# Instructions to follow
The output must contain exactly the lines from the top of the listing below through the line containing "wire [44 : 0] operand2_extended;", and no pictures.
[Start of Attachment]
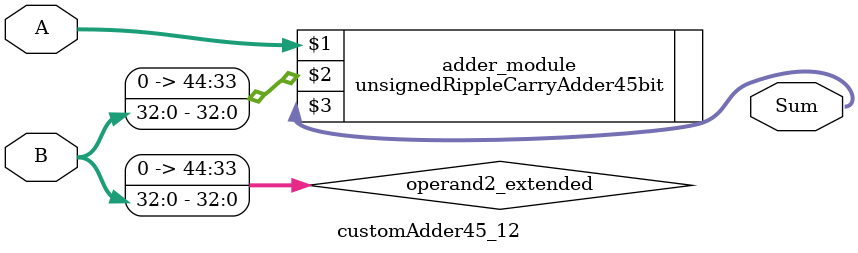
<source format=v>
module customAdder45_12(
                        input [44 : 0] A,
                        input [32 : 0] B,
                        
                        output [45 : 0] Sum
                );

        wire [44 : 0] operand2_extended;
        
        assign operand2_extended =  {12'b0, B};
        
        unsignedRippleCarryAdder45bit adder_module(
            A,
            operand2_extended,
            Sum
        );
        
        endmodule
        
</source>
[End of Attachment]
# Exercise solution
<source format=v>
module customAdder45_12(
                        input [44 : 0] A,
                        input [32 : 0] B,
                        
                        output [45 : 0] Sum
                );

        wire [44 : 0] operand2_extended;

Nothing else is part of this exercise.